Bug 104203

Summary: problem when writing french characters to mysql database
Product: [Retired] Red Hat Linux Reporter: Elie De Brauwer <elie>
Component: phpAssignee: Joe Orton <jorton>
Status: CLOSED NOTABUG QA Contact: David Lawrence <dkl>
Severity: medium Docs Contact:
Priority: medium    
Version: 9CC: elie
Target Milestone: ---   
Target Release: ---   
Hardware: i686   
OS: Linux   
Whiteboard:
Fixed In Version: Doc Type: Bug Fix
Doc Text:
Story Points: ---
Clone Of: Environment:
Last Closed: 2003-09-12 10:47:18 UTC Type: ---
Regression: --- Mount Type: ---
Documentation: --- CRM:
Verified Versions: Category: ---
oVirt Team: --- RHEL 7.3 requirements from Atomic Host:
Cloudforms Team: --- Target Upstream Version:
Embargoed:

Description Elie De Brauwer 2003-09-11 07:38:29 UTC
Ok, so I have the following situation,  a mysql is running:

mysql> status;
--------------
mysql  Ver 11.18 Distrib 3.23.54, for redhat-linux-gnu (i386)

Connection id:          5554
Current database:       <snip>
Current user:           <snip>
Current pager:          stdout
Using outfile:          ''
Server version:         3.23.54
Protocol version:       10
Connection:             Localhost via UNIX socket
Client characterset:    latin1
Server characterset:    latin1
UNIX socket:            /var/lib/mysql/mysql.sock
Uptime:                 3 days 17 min 41 sec


Suppose we have this table: 

mysql> describe response_text;
+-------------+------------------+------+-----+---------+-------+
| Field       | Type             | Null | Key | Default | Extra |
+-------------+------------------+------+-----+---------+-------+
| response_id | int(10) unsigned |      | PRI | 0       |       |
| question_id | int(10) unsigned |      | PRI | 0       |       |
| response    | text             | YES  |     | NULL    |       |
+-------------+------------------+------+-----+---------+-------+

And we insert a bunch of french characters:

mysql> insert into response_text (response_id,question_id,response) values
(9999,9999,"éèàâïôê");

Now we read it back:
mysql> select response from response_text where question_id=9999;
+----------+
| response |
+----------+
| éèàâïôê  |
+----------+
1 row in set (0.00 sec)

And it works prefectly, now there is also installed the following:
$ rpm -qa | grep php
php-mysql-4.2.2-17.2
php-4.2.2-17.2
$ rpm -qa | grep httpd
httpd-2.0.40-21.3

Everything is working properly except when i create a php file that contains 
the following code:
<?

**Record set:**
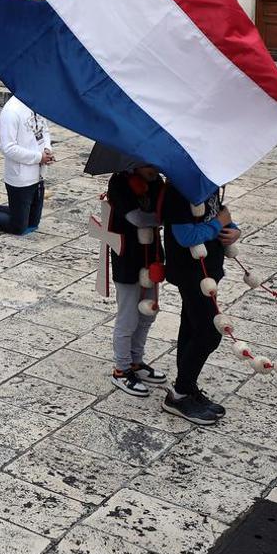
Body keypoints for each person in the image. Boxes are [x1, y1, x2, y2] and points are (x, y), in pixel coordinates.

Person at [160, 193, 239, 425]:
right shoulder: (180, 191)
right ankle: (179, 394)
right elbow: (186, 236)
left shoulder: (209, 182)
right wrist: (219, 224)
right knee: (208, 332)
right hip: (191, 271)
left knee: (192, 326)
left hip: (209, 269)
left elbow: (218, 213)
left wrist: (233, 230)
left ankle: (187, 386)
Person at [104, 165, 168, 397]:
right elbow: (138, 218)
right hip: (128, 258)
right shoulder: (119, 182)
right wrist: (164, 217)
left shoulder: (156, 181)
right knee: (128, 315)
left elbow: (163, 208)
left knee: (148, 312)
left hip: (152, 256)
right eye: (149, 165)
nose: (155, 169)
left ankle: (136, 362)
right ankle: (121, 369)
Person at [0, 95, 51, 235]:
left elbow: (44, 130)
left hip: (38, 173)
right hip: (21, 176)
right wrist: (39, 157)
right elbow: (7, 147)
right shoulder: (11, 111)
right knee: (18, 227)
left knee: (33, 223)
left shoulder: (37, 103)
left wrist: (47, 149)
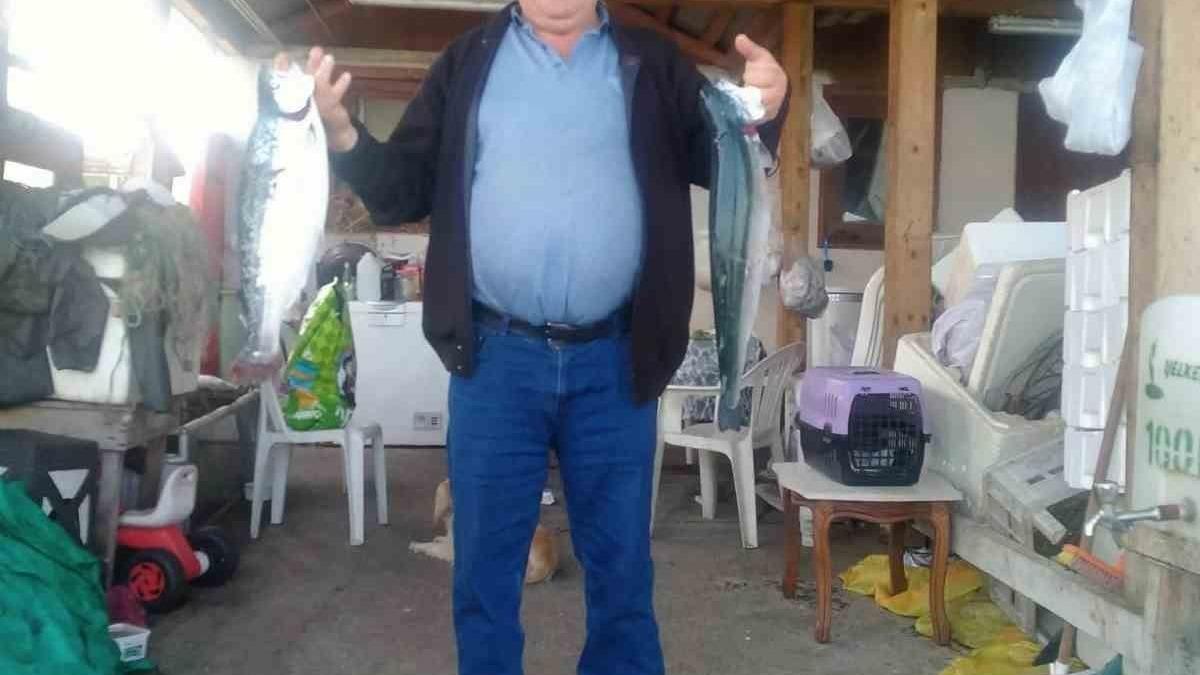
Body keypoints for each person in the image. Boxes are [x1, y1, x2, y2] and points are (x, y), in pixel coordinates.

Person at [305, 0, 788, 672]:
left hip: (617, 361)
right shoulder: (467, 63)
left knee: (622, 576)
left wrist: (765, 108)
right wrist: (342, 133)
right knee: (485, 576)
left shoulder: (654, 63)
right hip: (494, 362)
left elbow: (727, 156)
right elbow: (400, 191)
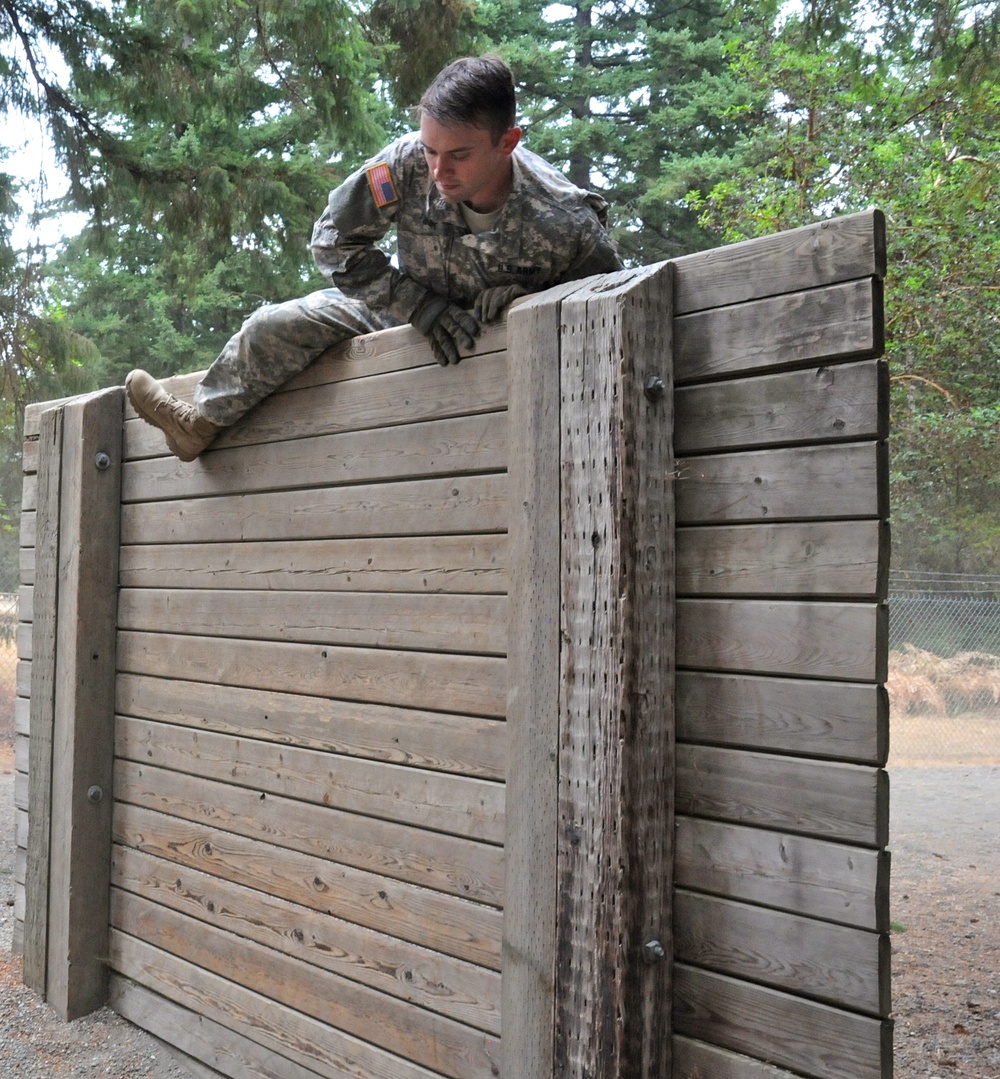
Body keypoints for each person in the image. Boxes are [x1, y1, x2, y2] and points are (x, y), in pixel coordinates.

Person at [126, 54, 623, 461]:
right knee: (270, 325)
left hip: (502, 357)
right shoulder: (405, 165)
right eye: (431, 150)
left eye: (459, 155)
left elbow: (608, 303)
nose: (437, 172)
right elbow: (331, 241)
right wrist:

**Task prompt:** Please set down, word for word, the stretch of the bug report above from "And we insert" through "set (0.00 sec)".

**Exercise result:**
And we insert a bunch of french characters:

mysql> insert into response_text (response_id,question_id,response) values
(9999,9999,"éèàâïôê");

Now we read it back:
mysql> select response from response_text where question_id=9999;
+----------+
| response |
+----------+
| éèàâïôê  |
+----------+
1 row in set (0.00 sec)